EXERCISE REQUIREMENTS - Starting with the line that contains "3. Прогуляться по набережной музеев", copy every remaining line of the data below exactly, the last one included.

(Extracted page text data)
::::
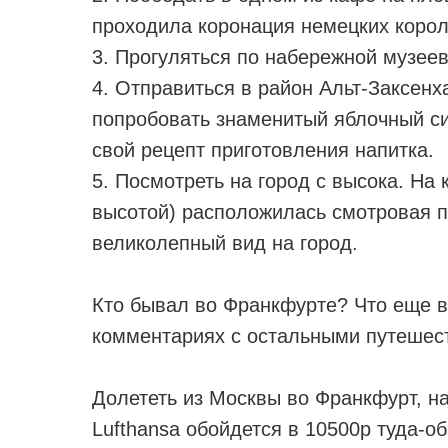
проходила коронация немецких корол
3. Прогуляться по набережной музеев 
4. Отправиться в район Альт-Заксенха
попробовать знаменитый яблочный си
свой рецепт приготовления напитка.
5. Посмотреть на город с высока. На
высотой) расположилась смотровая п
великолепный вид на город.
⠀
Кто бывал во Франкфурте? Что еще 
комментариях с остальными путешес
⠀
Долететь из Москвы во Франкфурт, н
Lufthansa обойдется в 10500р туда-об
::::
TASK RESPONSE -
3. Прогуляться по набережной музеев 
4. Отправиться в район Альт-Заксенха
попробовать знаменитый яблочный си
свой рецепт приготовления напитка.
5. Посмотреть на город с высока. На
высотой) расположилась смотровая п
великолепный вид на город.
⠀
Кто бывал во Франкфурте? Что еще 
комментариях с остальными путешес
⠀
Долететь из Москвы во Франкфурт, н
Lufthansa обойдется в 10500р туда-об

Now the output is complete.